» **Passage given**
-- start --
In Memoriam -- Adam Rostoker

    Adam Walks-Between-Worlds is dead. Adam -- bard, writer, technology consultant, rogue, lover, and master of blarney -- was shot outside of his home in Orange County, California, on Thursday night 20th February. As of this writing, no one knows why or by whom, though homicide is being investigated.
    Adam was a vibrant presence, a person that the phrase "larger than life" was made for. He had a great many friends from all walks of life, and was considered a brother in many circles, including Thelema Lodge. His visits with us over the years were filled with laughter, music, and love. He always strove to embody the spirit of Pan, and many of us here can attest to his success by the greater joy that he brought to our lives. He could go too far at times; his enthusiasm was, for some people's taste, excessive. But he had a great deal to teach us, through his tireless wit and by his penetrating vision of excellence. By the gods, he was alive! living for all that life was worth, and making the world a richer place. Now he's gone, and he will be greatly missed.

Crowley Classics

    This essay first appeared in The International 12:1 (New York: January 1918), 10-14. It is concluded here from its first installment in our February issue.
    Crowley's trip to Moscow in 1913 e.v. and the six weeks he spent there that summer as the manager of a seven-piece women's string orchestra precipitated "a period of stupendous spiritual impulse" in him which produced some of his greatest writing. After spending a regular hour around mid-day with a young Hungarian woman he met there (and who introduced him to controlled and consentual sado-masochism), Crowley sat in the gardens attached to Moscow's Hermitage restaurant, or in the Aquarium Theater where his "Ragged Rag-Time Girls" performed, "writing for dear life." Several of his greatest poems, including the "Hymn to Pan," "Morphia," and "The City of God" resulted; also his play The Ship, and Liber XV, the canon of the mass for the Gnostic Catholic Church.
-- end --
» **Written instruction A**
In the records, turn the part that opens with the line containing "text Windows 7" and closes with the line containing "text enjeux : pour" into a JSON list of strings, one string per line, leaving out blank lines.
» **Written instruction B**
Continue the passage about Adam Rostoker and Crowley's summer in Moscow, picking up after its final sentence.

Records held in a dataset
-- start --
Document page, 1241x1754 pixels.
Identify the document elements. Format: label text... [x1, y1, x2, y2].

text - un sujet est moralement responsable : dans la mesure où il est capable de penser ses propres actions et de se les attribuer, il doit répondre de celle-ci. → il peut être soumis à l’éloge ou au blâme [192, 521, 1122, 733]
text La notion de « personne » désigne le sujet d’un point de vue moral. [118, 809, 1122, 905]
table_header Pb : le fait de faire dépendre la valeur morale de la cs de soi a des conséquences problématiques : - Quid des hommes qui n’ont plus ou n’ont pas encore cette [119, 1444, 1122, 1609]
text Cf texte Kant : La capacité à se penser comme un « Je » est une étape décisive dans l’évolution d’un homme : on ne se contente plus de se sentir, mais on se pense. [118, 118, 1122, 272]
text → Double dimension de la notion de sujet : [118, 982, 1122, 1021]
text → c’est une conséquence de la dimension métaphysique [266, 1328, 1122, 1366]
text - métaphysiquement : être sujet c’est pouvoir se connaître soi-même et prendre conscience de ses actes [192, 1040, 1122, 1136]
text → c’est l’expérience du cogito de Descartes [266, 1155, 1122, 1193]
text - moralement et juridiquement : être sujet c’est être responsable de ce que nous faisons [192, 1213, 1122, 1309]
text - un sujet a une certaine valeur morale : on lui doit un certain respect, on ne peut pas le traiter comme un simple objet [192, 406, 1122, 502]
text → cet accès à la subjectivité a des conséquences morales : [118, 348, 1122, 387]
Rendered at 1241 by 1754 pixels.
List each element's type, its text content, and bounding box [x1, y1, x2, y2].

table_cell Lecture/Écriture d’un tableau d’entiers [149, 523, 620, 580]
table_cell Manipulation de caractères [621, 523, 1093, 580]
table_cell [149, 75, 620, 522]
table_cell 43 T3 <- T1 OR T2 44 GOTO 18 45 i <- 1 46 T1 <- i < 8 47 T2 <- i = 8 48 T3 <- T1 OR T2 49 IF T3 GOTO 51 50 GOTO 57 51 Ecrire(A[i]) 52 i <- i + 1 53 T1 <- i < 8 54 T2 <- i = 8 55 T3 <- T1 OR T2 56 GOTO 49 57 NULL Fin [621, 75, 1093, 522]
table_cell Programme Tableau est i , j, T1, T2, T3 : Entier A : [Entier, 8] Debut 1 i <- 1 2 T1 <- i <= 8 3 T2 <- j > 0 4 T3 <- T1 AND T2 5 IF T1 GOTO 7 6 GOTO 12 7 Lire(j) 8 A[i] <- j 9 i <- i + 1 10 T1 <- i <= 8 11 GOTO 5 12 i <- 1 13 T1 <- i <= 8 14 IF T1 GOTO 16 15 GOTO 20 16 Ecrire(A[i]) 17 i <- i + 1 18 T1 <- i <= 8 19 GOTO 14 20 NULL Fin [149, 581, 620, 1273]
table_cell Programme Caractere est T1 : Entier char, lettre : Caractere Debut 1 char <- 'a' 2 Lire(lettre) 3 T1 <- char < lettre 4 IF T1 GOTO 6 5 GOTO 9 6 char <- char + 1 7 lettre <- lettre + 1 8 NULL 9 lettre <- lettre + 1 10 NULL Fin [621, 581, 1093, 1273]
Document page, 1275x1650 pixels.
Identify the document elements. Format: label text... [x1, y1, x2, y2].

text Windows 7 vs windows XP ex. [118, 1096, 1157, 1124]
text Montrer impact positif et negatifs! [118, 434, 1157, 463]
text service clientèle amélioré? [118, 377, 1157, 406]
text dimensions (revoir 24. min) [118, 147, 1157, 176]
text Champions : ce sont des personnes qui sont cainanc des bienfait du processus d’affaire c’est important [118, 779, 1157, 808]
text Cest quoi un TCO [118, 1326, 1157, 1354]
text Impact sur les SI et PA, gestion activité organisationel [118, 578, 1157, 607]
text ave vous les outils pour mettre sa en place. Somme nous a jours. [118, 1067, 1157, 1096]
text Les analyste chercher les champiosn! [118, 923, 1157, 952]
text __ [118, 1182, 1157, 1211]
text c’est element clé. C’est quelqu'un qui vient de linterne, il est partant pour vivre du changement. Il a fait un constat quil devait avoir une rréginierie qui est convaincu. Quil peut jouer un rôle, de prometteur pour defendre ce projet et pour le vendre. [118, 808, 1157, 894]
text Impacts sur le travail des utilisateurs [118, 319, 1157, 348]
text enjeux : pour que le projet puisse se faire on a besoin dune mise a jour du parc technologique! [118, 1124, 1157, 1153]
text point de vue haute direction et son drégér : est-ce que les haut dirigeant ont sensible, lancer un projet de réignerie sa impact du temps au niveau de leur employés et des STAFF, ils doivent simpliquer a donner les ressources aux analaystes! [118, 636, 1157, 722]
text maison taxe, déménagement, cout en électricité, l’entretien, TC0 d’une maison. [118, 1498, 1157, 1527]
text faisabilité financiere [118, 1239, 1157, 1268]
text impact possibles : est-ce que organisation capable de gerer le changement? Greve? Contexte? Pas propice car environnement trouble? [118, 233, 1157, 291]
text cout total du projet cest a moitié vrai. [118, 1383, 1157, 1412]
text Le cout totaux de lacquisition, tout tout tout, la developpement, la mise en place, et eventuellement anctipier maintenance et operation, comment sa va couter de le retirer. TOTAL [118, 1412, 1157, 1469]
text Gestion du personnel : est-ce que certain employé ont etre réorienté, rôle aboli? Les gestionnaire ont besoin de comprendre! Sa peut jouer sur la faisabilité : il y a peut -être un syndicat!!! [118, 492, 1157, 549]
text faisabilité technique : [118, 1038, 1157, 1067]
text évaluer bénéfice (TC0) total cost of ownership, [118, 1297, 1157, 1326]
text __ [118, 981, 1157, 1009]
-- end --
» **Task result A**
[
  "text Windows 7 vs windows XP ex. [118, 1096, 1157, 1124]",
  "text Montrer impact positif et negatifs! [118, 434, 1157, 463]",
  "text service clientèle amélioré? [118, 377, 1157, 406]",
  "text dimensions (revoir 24. min) [118, 147, 1157, 176]",
  "text Champions : ce sont des personnes qui sont cainanc des bienfait du processus d’affaire c’est important [118, 779, 1157, 808]",
  "text Cest quoi un TCO [118, 1326, 1157, 1354]",
  "text Impact sur les SI et PA, gestion activité organisationel [118, 578, 1157, 607]",
  "text ave vous les outils pour mettre sa en place. Somme nous a jours. [118, 1067, 1157, 1096]",
  "text Les analyste chercher les champiosn! [118, 923, 1157, 952]",
  "text __ [118, 1182, 1157, 1211]",
  "text c’est element clé. C’est quelqu'un qui vient de linterne, il est partant pour vivre du changement. Il a fait un constat quil devait avoir une rréginierie qui est convaincu. Quil peut jouer un rôle, de prometteur pour defendre ce projet et pour le vendre. [118, 808, 1157, 894]",
  "text Impacts sur le travail des utilisateurs [118, 319, 1157, 348]",
  "text enjeux : pour que le projet puisse se faire on a besoin dune mise a jour du parc technologique! [118, 1124, 1157, 1153]"
]

» **Task result B**
    In his poem "The City of God" Crowley "expressed the soul of Moscow," and he considered the present essay, acknowledged as one of his best pieces of travel writing, to be "a prose pendant to this poem." He even boasted, writing a decade later in Confessions, that "many Russians competent to judge have assured me [that it] struck surer to the soul of Russia than anything of Dostoyevsky. Their witness fills me with more satisfaction as to the worth of my work than anything else has ever done" (p. 714).

The Heart of Holy Russia


by Aleister Crowley


    The Moskwa by night has a curious likeness to the Thames; and St Saviour's takes on the aspect of St Paul's. For a second the illusion is complete; then one turns back to the marvelous parapet of the Kremlin, and is again in Asia. One passes into the enchanted garden of Alexander the Third, with its ruins of elder walls, now half hidden by usurping vegetation, always beneath the machicolations of pale orange, crowned by the mighty palace of the Tsar. Moscow has virtue to hallow modernity. The guide-book informs us that such and such was rebuilt in eighteen hundred and something; one is as unmoved in admiration as when one learns that the gargoyles of Notre Dame are Early Victorian. It merely intensifies one's admiration for Early Victoria.
    In these gardens monsters play; it is only in keeping. No Pagan dream of centaur, nymph, hermaphrodite, faun, hamadryad, exceeds the soul that laughs in Russian eyes. Who has the key of the garden of Pan? He will find it more useful in Moscow than even in London, where the constant wear of the nerves -- London is the City of Interruptions -- drives all who would remain themselves to explore strange kingdoms, wherein themselves are lost. With a telephone at one's elbow, one is obliged to fill a minute with the wine of a month. Unnecessary task for Moscow, where the minutes are worth months by their own right divine. What is boredom in the west is bliss in the east. It is the elemental forces of Nature that nurse our hearts. London's comedy and tragedy are so glazed over by hypocrisy that London feeds on lies. In Moscow one is constantly faced by facts. The troughs of sulphuric acid between the double windows, without which one could have no daylight in winter, are undeniable.
    In Nice the hotel porter can (and does) telegraph to the papers that his thermometer is 21 degrees C. when there is snow on the ground and a blizzard blowing.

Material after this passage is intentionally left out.